Finance Minister Nirmala Sitharaman said the ordinance was promulgated to protect companies from defaults occurring after March 25
Replying to a nearly two-hour debate, in which Opposition parties picked holes in the Bill and criticised the government for promulgating several ordinances during the lockdown period, Sitharaman said the insolvency proceedings against corporates which defaulted on loans prior to March 25 will continue and the amendment will not stall those cases.
She also said that the government had promulgated ordinances because it “responds to the developing situation on the ground” and argued that it is a responsive government’s duty to show that it is with the people of the country.
A statutory resolution moved by CPI(M)’s K K Ragesh against the Bill was defeated through a voice vote. Ragesh asked why the government, which was saving businesses and corporate, was not applying the same logic in the case of farmers. “Farmers are also bankrupt. Why is the Government not taking any responsibility or initiative in waiving off farmers’ loans?” he said.
Initiating the debate on the Bill, Congress member Vivek Tankha said the government should protect only those businesses which are affected by the pandemic and not all defaulters. Sitharaman said the Bill “does not provide any protection against frauds”.
Tankha pointed out that the Section 10-A in the Bill states that no application for initiation of the Corporate Insolvency Resolution Process shall be filed for any default, whether Covid-19 related or not, arising on or after March 25 for a period of six months or such period not exceeding one year form such date as may be notified. He asked the government whether it was sure that the pandemic would end in one year, and said that there is no certainty that the economy will revive in one year.

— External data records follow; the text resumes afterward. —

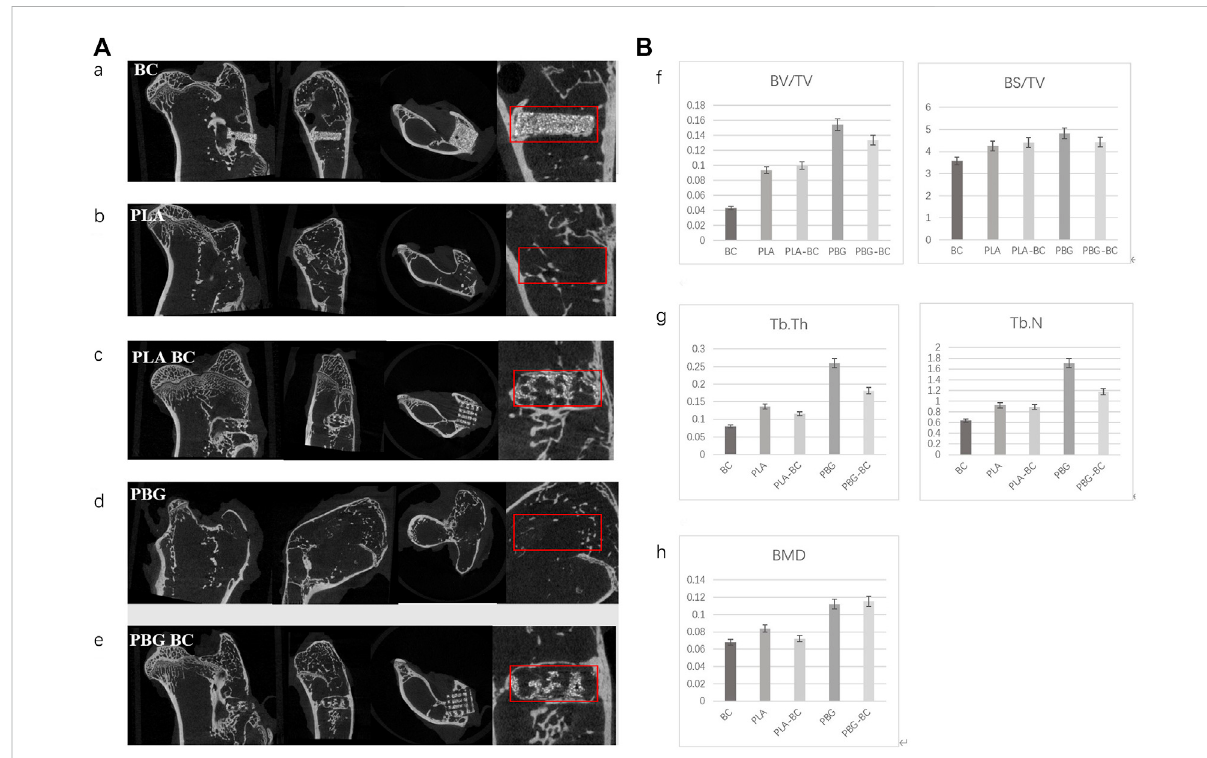
FIGURE 13 (A) . Coronal, sagittal, cross-sectional, and local enlarged images of micro-CT 4 weeks after sample implantation. a: BC, b: PLA, c: PLA-BC; d: PBG; e: PBG-BC. (B) . Statistical comparative analysis of local area (2 mm × 2 mm × 1 mm around the stent) of micro-CT 4 weeks after sample implantation.fbonevolume/tissuevolume(BV/TV),bonesurfacearea/tissuevolume(BS/TV);g:trabecularthickness(TB.Th),trabecularnumber(TB. N); h: bone mineral density (BMD). *: p <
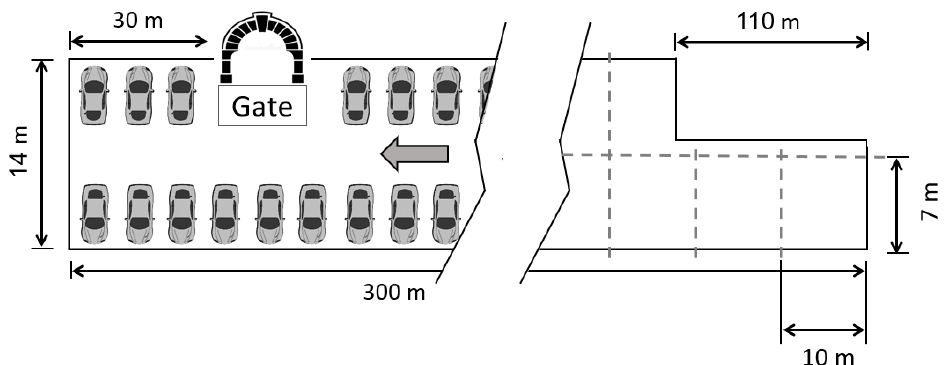
Figure 1. Top view of the parking lot (the case study).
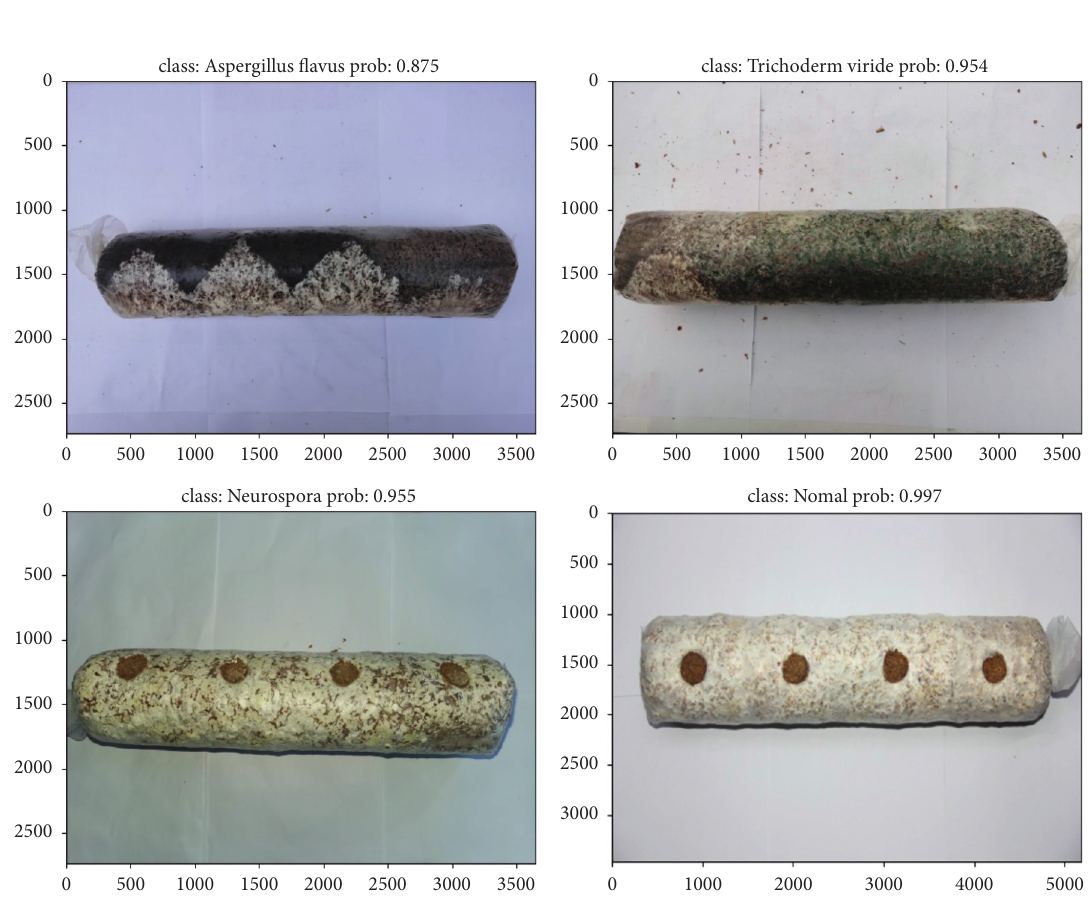
Figure 4: Part of the prediction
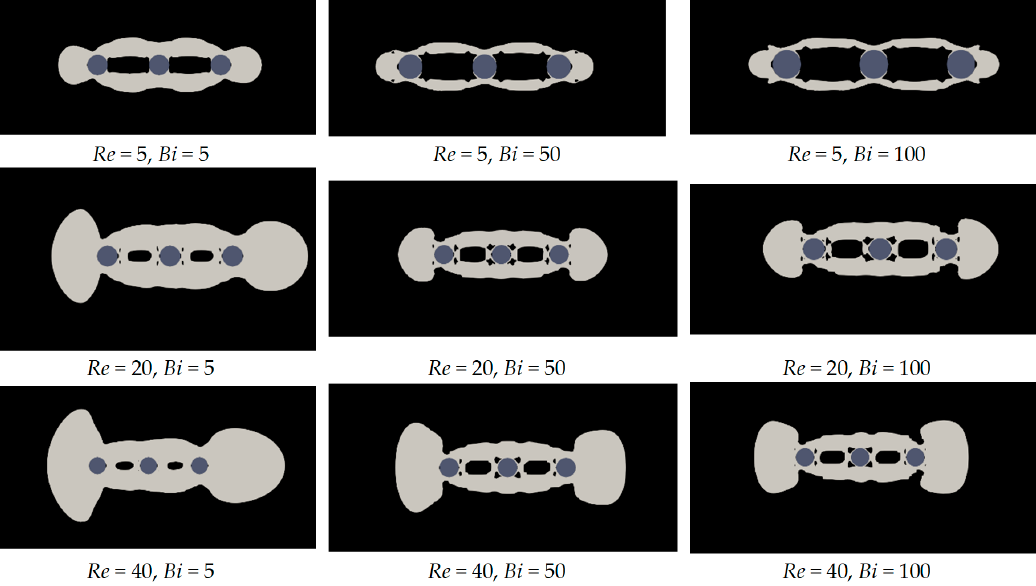
Figure 8. Progressive growth of the unyielded region (shaded) with the increasing Bingham number and decreasing Reynolds number where separation distance d = 3.0 D .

Sitharaman said if the clause “not exceeding one year” is removed, it would “naturally and directly mean excessive delegation to the Executive”.
“I would rather come here and ask the House in its wisdom, would you want to extend it? So we have put that restraint on ourselves while it is tempting to have the Executive take the power,” she said.
Tankha said non-performing assets and defaulting problems are pre-pandemic and Section 10-A would only postpone the problem and not solve it. He said creditors would be in a worst position with likely erosion in the value of assets.
“The entire object of IBC code is compromised by this amendment. The code aims to prevent wilful default by companies. However, the blanket bar on Sec 7,9,10 will enable many companies which are already under defaulting categories to use the notification as a shield to protect themselves in future proceedings…..Do we want to protect Covid-19 category of industries or all industries irrespective of their performance in the past. Section 10-A does not make distinction between Covid-19 defaults and other defaults,” he said.
Arguing that the government’s intention was right, TMC’s Dinesh Trivedi said the Bill was a “hastily drafted, ill-worded piece of legislation” which would defeat its own purpose. “While the intended objective of the Bill is to provide protection to the debtor in this unforeseen serious turndown in the economic situation, it will only result in rapid value erosion of the capital employed – own capital and also borrowed capital,” he said.
Sitharaman said the IBC is working well as it ensures that most of the “resolutions are happening to make the company a going concern only rather than liquidated… priority is to keep the companies to be a growing concern rather than liquidate at the earliest”. She said the law provides for carrying out insolvency and bankruptcy proceedings against corporate debtors as well personal guarantors together.
Citing data for NPAs of commercial banks during 2018-19, she informed the House that Lok Adalats recovered 5.3 per cent, Debt Recovery Tribunals (DRTs) recovered 3.5 per cent and SARFAESI recovered 14.5 per cent. On the other hand, IBC ensured 42.5 percent of recovery. Sitharaman said most of the resolutions are happening to make the company to be a going concern only.
She said 258 companies were saved from going bankrupt through the IBC process, while 965 firms went for liquidation.”…258 companies were rescued which means employment is back again with them. Companies which have been liquidated in total, three-fourths of them were defunct and were also given liquidation solution and therefore at least loss of employment was reduced,” she said.